■ ABOUT THIS EXERCISE
Copy the passage of the absolute return text from "In this instance" to "beat the benchmark.".

The rationale behind the decision is quite simple: a modest reduction in the risk appetite.

We consider absolute return funds that derive their value from an equity market to be equity exposure, in spite of the manager’s aim to avoid the full movement of the market or its beta. In contrast alternatives exposure, in our view, includes mostly non-equity-orientated strategies.

The absolute return sector often comes under scrutiny given its stated aim, which is, according to the Investment Association, to deliver “positive returns in any market conditions”. And this is still the case even though an overhaul a couple of years ago meant the sector is now called Targeted Absolute Return and its definition has the proviso “but returns are not guaranteed” added to it.

Yet there are some excellent managers within the peer group who exist in this area.

In this instance I shall discuss those with a UK mandate. For a start, it is not a homogenous peer group, unlike long-only UK equity investing where the target is almost always to beat the benchmark.

■ STORED DATA
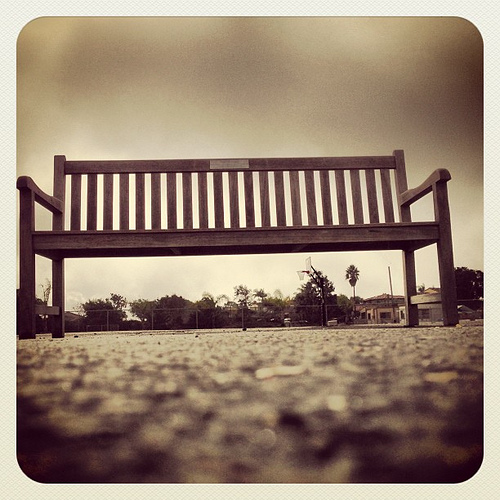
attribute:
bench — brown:
[17, 155, 460, 339]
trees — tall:
[32, 265, 483, 333]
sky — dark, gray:
[17, 17, 483, 320]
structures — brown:
[353, 289, 482, 321]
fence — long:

■ RESPONSE TO THIS TASK
In this instance I shall discuss those with a UK mandate. For a start, it is not a homogenous peer group, unlike long-only UK equity investing where the target is almost always to beat the benchmark.